For this exercise, reproduce each entry below exactly, excluding pictures.

= = = = = = =

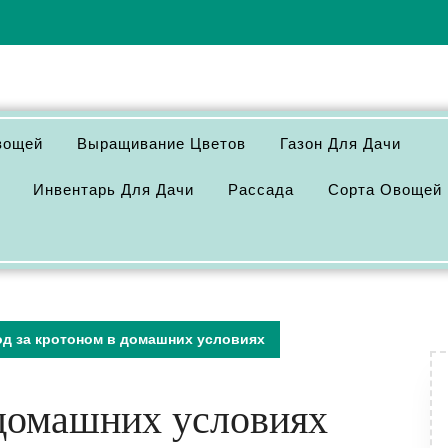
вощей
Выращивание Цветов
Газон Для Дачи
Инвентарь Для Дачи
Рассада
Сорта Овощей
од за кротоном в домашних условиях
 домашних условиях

= = = = = = =

**ANSWER BOX:**
вощей
Выращивание Цветов
Газон Для Дачи
Инвентарь Для Дачи
Рассада
Сорта Овощей
од за кротоном в домашних условиях
 домашних условиях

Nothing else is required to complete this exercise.